Giants’ wide receiver didn’t hold back during podcast appearance
Malik Nabers was frank with New York Giants GM Joe Schoen and head coach Brian Daboll, telling them he would be “pretty hard on it” if he wasn’t getting the ball when he thought he should.
He proved it last season when he caught just four passes in a lopsided loss to the Philadelphia Eagles and reacted by saying “I was open.”
On the ‘7PM in Brooklyn With Carmelo Anthony’ podcast, Nabers was brutally honest about not getting the ball after putting in the work to do so:
“I’m not going to speak on all receivers. F—- it. I’m speaking on all receivers. We all feel the same way. We don’t like not getting the ball.

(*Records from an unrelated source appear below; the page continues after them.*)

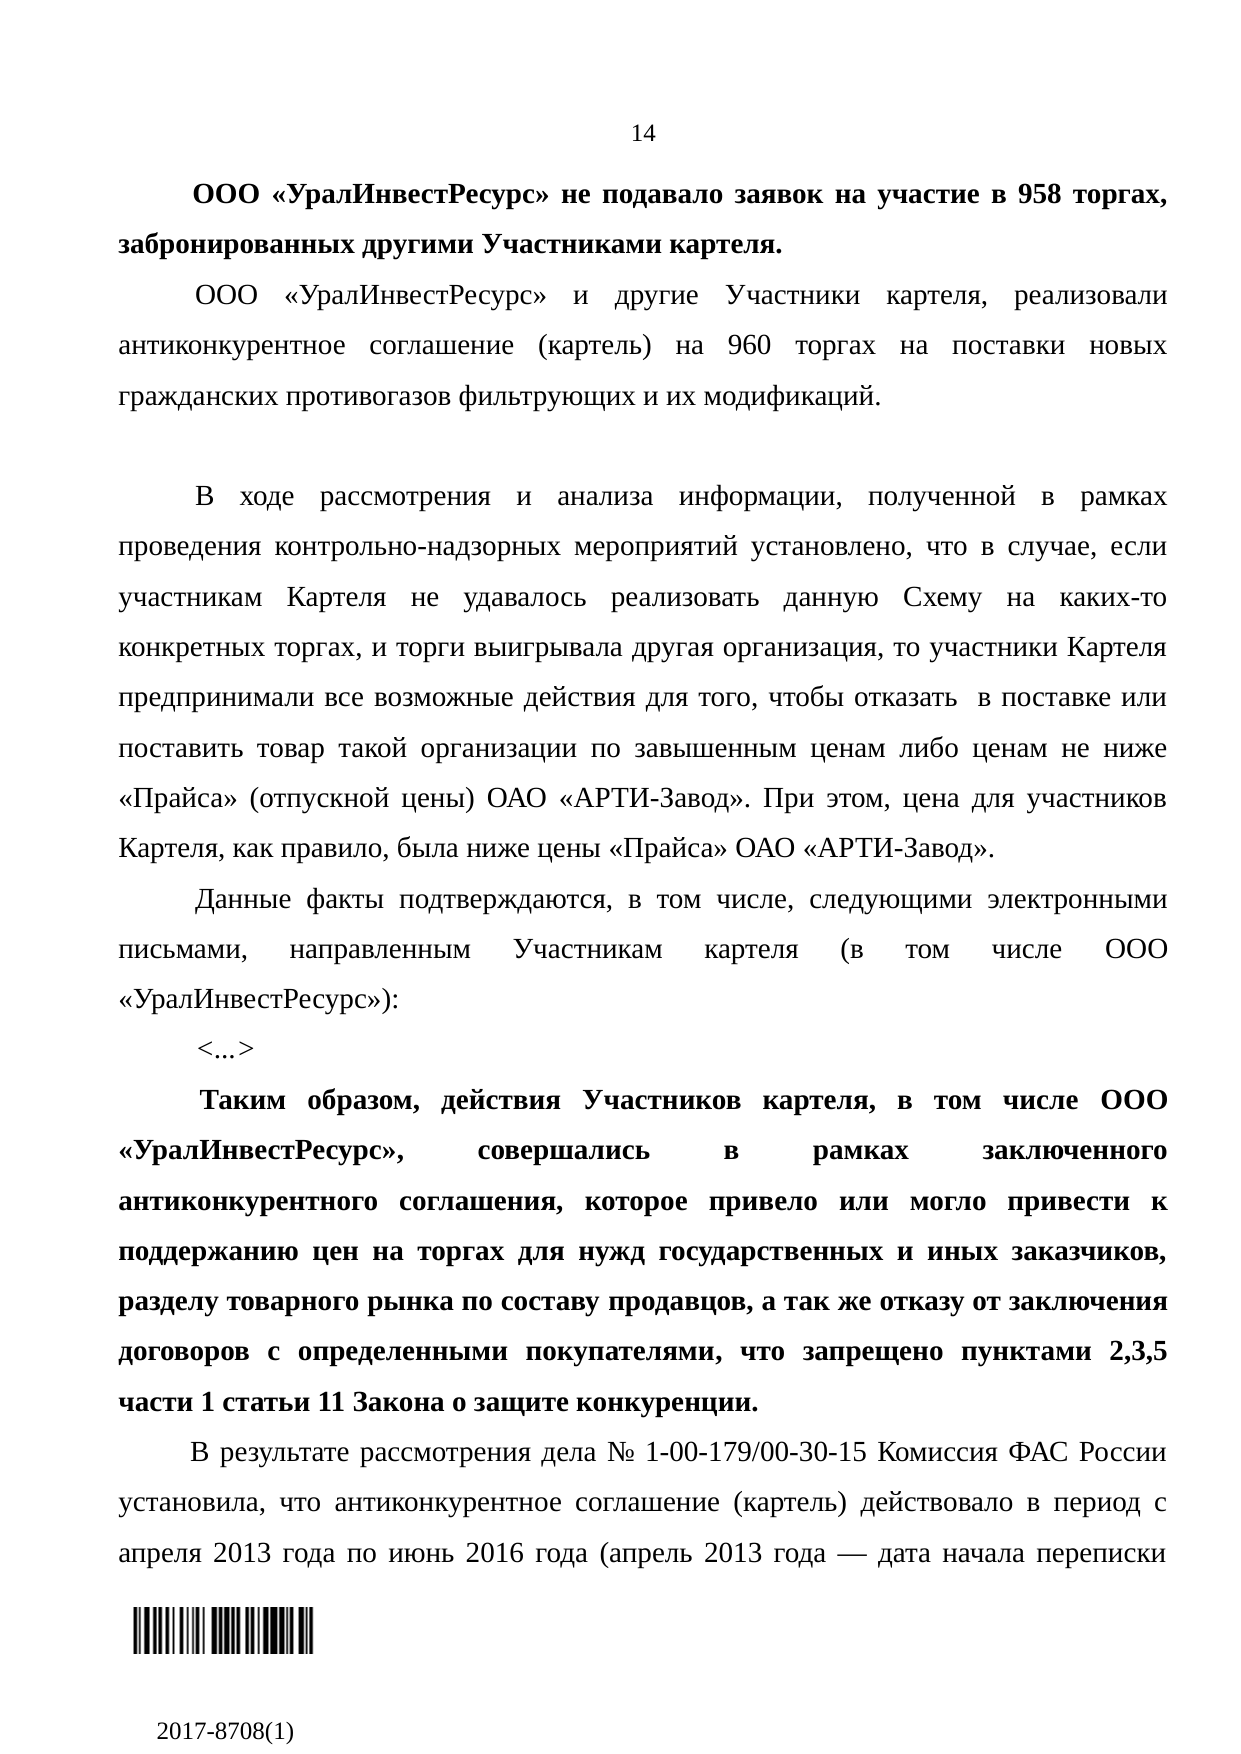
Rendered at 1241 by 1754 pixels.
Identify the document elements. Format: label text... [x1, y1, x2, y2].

text <...> [118, 1032, 1168, 1065]
picture [118, 1607, 331, 1654]
text ООО «УралИнвестРесурс» не подавало заявок на участие в 958 торгах, забронированных другими Участниками картеля. [118, 176, 1168, 260]
text В результате рассмотрения дела № 1-00-179/00-30-15 Комиссия ФАС России установила, что антиконкурентное соглашение (картель) действовало в период с апреля 2013 года по июнь 2016 года (апрель 2013 года — дата начала переписки [118, 1434, 1168, 1568]
text В ходе рассмотрения и анализа информации, полученной в рамках проведения контрольно-надзорных мероприятий установлено, что в случае, если участникам Картеля не удавалось реализовать данную Схему на каких-то конкретных торгах, и торги выигрывала другая организация, то участники Картеля предпринимали все возможные действия для того, чтобы отказать в поставке или поставить товар такой организации по завышенным ценам либо ценам не ниже «Прайса» (отпускной цены) ОАО «АРТИ-Завод». При этом, цена для участников Картеля, как правило, была ниже цены «Прайса» ОАО «АРТИ-Завод». [118, 478, 1168, 864]
text Данные факты подтверждаются, в том числе, следующими электронными письмами, направленным Участникам картеля (в том числе ООО «УралИнвестРесурс»): [118, 881, 1168, 1015]
text Таким образом, действия Участников картеля, в том числе ООО «УралИнвестРесурс», совершались в рамках заключенного антиконкурентного соглашения, которое привело или могло привести к поддержанию цен на торгах для нужд государственных и иных заказчиков, разделу товарного рынка по составу продавцов, а так же отказу от заключения договоров с определенными покупателями, что запрещено пунктами 2,3,5 части 1 статьи 11 Закона о защите конкуренции. [118, 1082, 1168, 1417]
text ООО «УралИнвестРесурс» и другие Участники картеля, реализовали антиконкурентное соглашение (картель) на 960 торгах на поставки новых гражданских противогазов фильтрующих и их модификаций. [118, 277, 1168, 411]
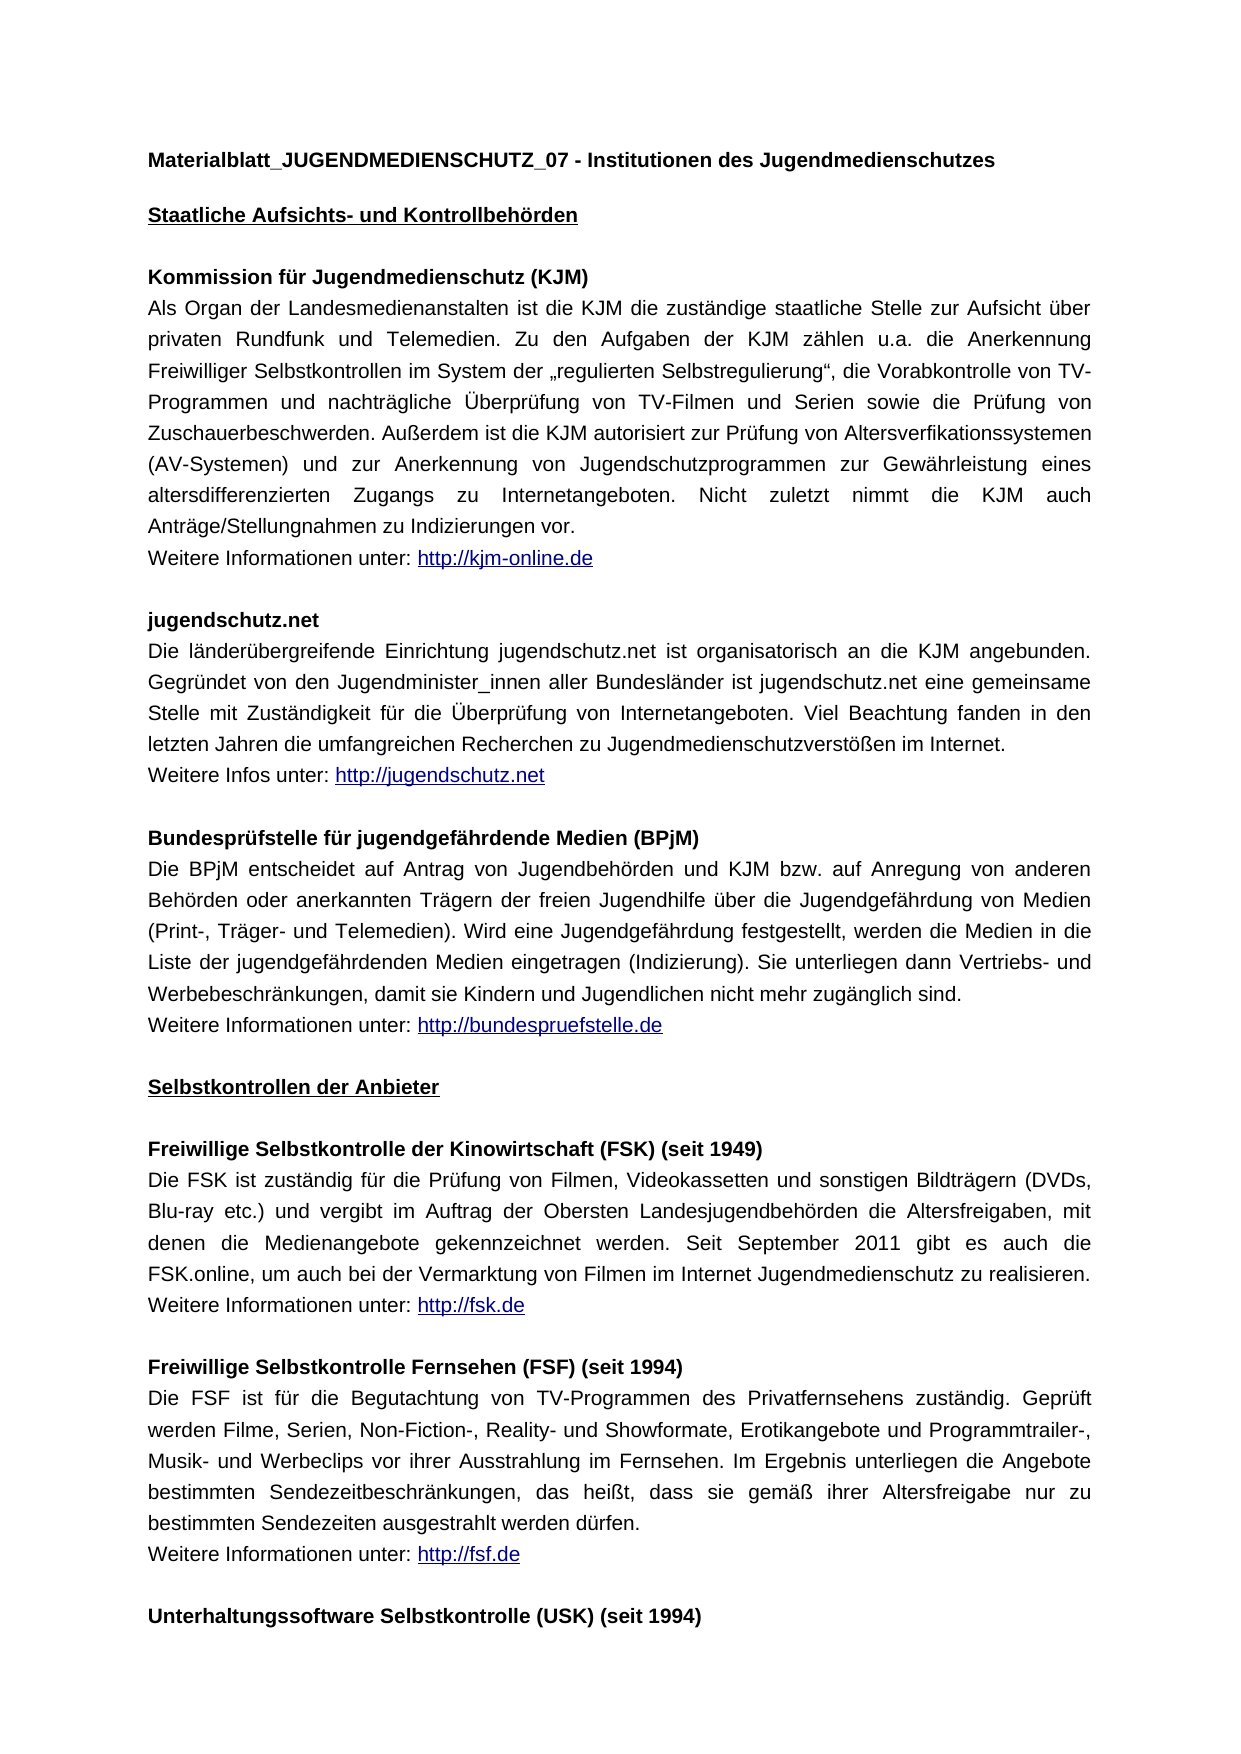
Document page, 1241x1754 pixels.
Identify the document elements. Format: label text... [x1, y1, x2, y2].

“These coaches … when you tell a receiver he is going to get about 7 catches in a game, we are calculating in our head. That’s about 100 yards. I need that to get my 1,000 yards. I need that to get in the Pro Bowl. I need that to get in the bracket so I can get paid.”
“You told me I was going to get the ball. I’m getting open and I’m not getting that pill. We’ve got a problem. Yeah, (receivers) definitely are divas. I ain’t playing about that ball.”
Maybe you consider worrying about his stats and his earnings power selfish. Maybe you don’t. That is up to you. What is absolutely true is that a playmaker like Nabers helps a team most when the ball is coming in his direction.
Nabers goes off on Shedeur Sanders’ fall
Nabers also had a lot to say about Shedeur Sanders falling to Round 5 in the NFL Draft, where he was finally selected No. 144 by the Cleveland Browns.
“You don’t do that to a person,” Nabers said. “You don’t do that to somebody like that.
“You can’t knock his talent. I heard a lot of things about — he takes unnecessary sacks. I mean, he had a bad O-line. He threw with a 70% [completion] percentage with a bad O-line. Talk about his escaping the pocket. You can pull up plenty of clips of him escaping three-to-four tackles [and] throwing it down the field. Damn near three of his receivers had 1,000 yards. Like, you can’t knock that.”
Nabers said he “lost a little bit of respect” for teams that passed on Sanders.
Nabers played catch on a Manhattan street with Sanders on Heisman Trophy weekend, saying “playing catch was just our way of telling the [Giants] organization [and] everybody around what we can do if we got together.”
The Giants, obviously were one of the teams that chose to go in a non-Sanders direction, trading up to No. 25 in the draft to select quarterback Jaxson Dart.